Viele Jungvögel werden dieses Jahr überhaupt nicht beringt. Die Eiablage und der Bruterfolg zahlreicher Störche haben eine so große zeitliche Streuung, dass es schwer ist, überall den richtigen Zeitpunkt zu treffen. Die ehrenamtlichen Helfer stoßen zudem an ihre Grenzen, wenn die Störche so zahlreich und stark unterschiedlich entwickelt sind.

Auf der Kirschbacher Mühle findet es der Anwohner Bruno Schenzinger unfassbar, dass jetzt so viele Störche die Bäume am Straßenrand und zum Bachlauf bewohnen.

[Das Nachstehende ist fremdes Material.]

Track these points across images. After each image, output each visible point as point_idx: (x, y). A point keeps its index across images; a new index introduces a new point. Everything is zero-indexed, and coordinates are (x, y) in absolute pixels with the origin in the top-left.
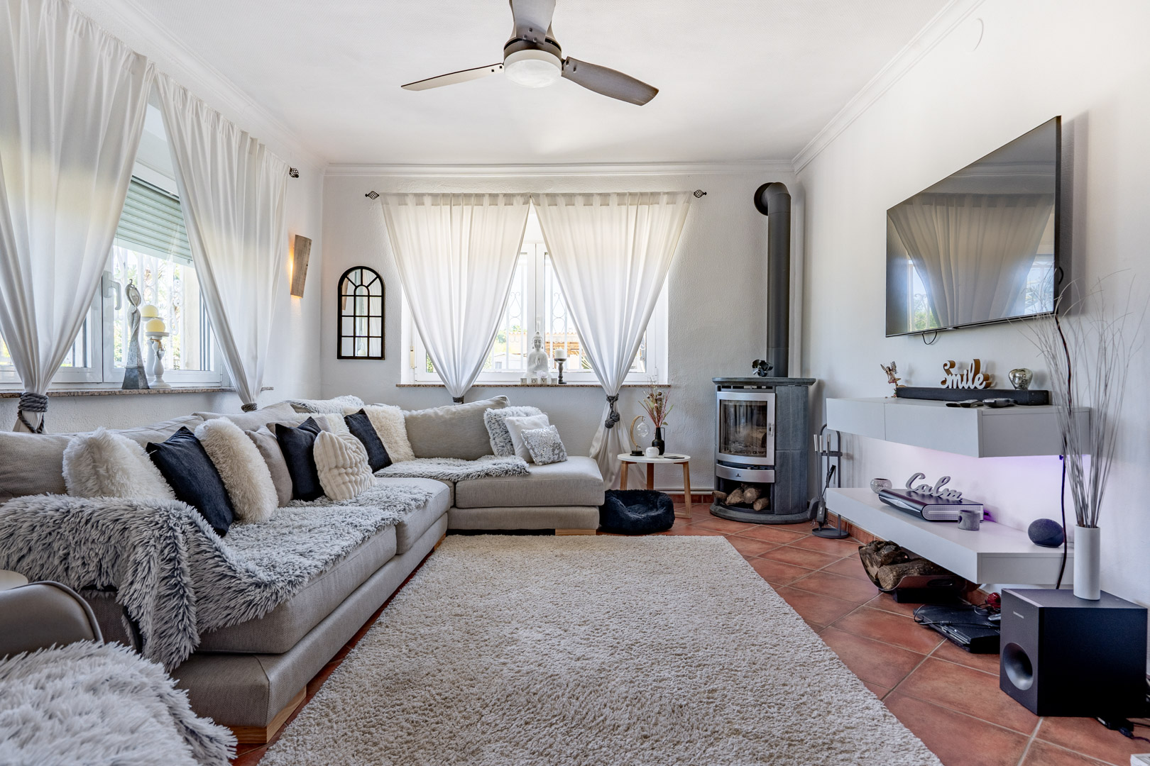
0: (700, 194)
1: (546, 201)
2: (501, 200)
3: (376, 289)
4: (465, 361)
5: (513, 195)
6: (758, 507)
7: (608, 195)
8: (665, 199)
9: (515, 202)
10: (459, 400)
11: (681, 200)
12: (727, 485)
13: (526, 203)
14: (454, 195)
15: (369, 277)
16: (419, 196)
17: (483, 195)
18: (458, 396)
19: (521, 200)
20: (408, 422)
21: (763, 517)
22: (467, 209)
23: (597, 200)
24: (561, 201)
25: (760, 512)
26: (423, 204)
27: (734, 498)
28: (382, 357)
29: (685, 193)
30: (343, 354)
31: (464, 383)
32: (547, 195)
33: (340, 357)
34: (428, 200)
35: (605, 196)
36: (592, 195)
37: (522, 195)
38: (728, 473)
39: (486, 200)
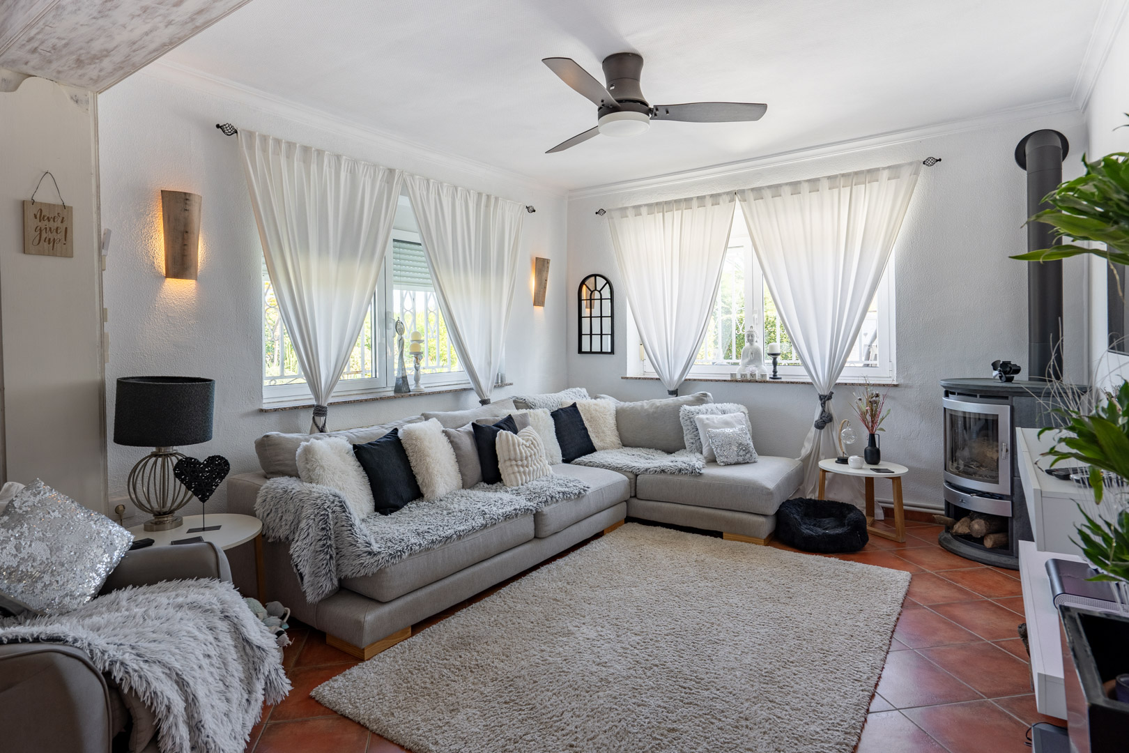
0: (932, 161)
1: (751, 196)
2: (709, 201)
3: (606, 293)
4: (676, 356)
5: (719, 195)
6: (988, 543)
7: (818, 180)
8: (885, 174)
9: (721, 202)
10: (674, 393)
11: (906, 174)
12: (957, 512)
13: (732, 200)
14: (666, 203)
15: (601, 282)
16: (637, 208)
17: (691, 199)
18: (672, 389)
19: (727, 198)
20: (619, 414)
21: (994, 558)
22: (677, 214)
23: (806, 187)
24: (768, 193)
25: (992, 550)
26: (641, 214)
27: (960, 527)
28: (612, 352)
29: (911, 164)
30: (583, 349)
31: (676, 377)
32: (752, 190)
33: (580, 351)
34: (644, 210)
35: (814, 182)
36: (799, 182)
37: (728, 193)
38: (956, 497)
39: (695, 203)
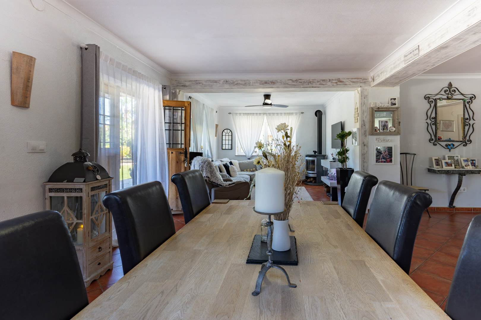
0: (302, 113)
1: (268, 115)
2: (258, 114)
3: (230, 134)
4: (250, 150)
5: (261, 113)
6: (313, 182)
7: (282, 113)
8: (295, 114)
9: (261, 115)
10: (249, 159)
11: (298, 114)
12: (307, 177)
13: (264, 115)
14: (248, 113)
15: (229, 131)
16: (240, 113)
17: (254, 113)
18: (249, 158)
19: (263, 114)
20: (239, 164)
21: (314, 184)
22: (251, 116)
23: (280, 114)
24: (272, 114)
25: (313, 183)
26: (241, 115)
27: (309, 180)
28: (232, 149)
29: (299, 113)
30: (223, 148)
31: (250, 155)
32: (268, 113)
33: (222, 149)
34: (242, 114)
35: (281, 113)
36: (278, 113)
37: (263, 113)
38: (308, 175)
39: (255, 114)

Er und seine Frau sind vom Treiben um die Mühle begeistert. Über Jahre gab es nur ein Nest im Garten auf einer Nisthilfe. Jetzt gibt es fast 20 bewohnte Nester.

Erstes Storchenglück vor 19 Jahren

In Rheinland-Pfalz war der Weißstorch von 1974 bis 1996 völlig ausgestorben. Bei Dieter Götz auf dem Kirschbacherhof gab es 2004 die ersten Jungstörche im Hornbachtal. Einem dieser ersten jungen Ringstörche ist Toni Hüther aus Reifenberg 2008 in Cham in der Oberpfalz begegnet. Auf dem Dachfirst des „Straubinger Turmes“ hatte er Nachwuchs, als der Reifenberger Naturfreund dort im Urlaub war. Schon 2007 hatte die bayerische Horstbetreuerin den Zweibrücker Einwanderer nach einer erfolgreichen Brut erkannt.

Mithilfe von Dieter Götz haben die Storchenpioniere vom Naturschutzbund Deutschland (Nabu), Hans Göppel und Peter Spieler, 2005 in ihrem Feuchtgebiet bei Mauschbach einen Nestmast aufgestellt. Den Eichenstamm hatte Götz gestiftet; ein Mitarbeiter stellte ihn auf. Schon 2006 war der Horst bewohnt. Nur zwei der drei Jungvögel überlebten. Die Naturschutzjugend taufte sie „Klapperfine“ und „Klapperfix“.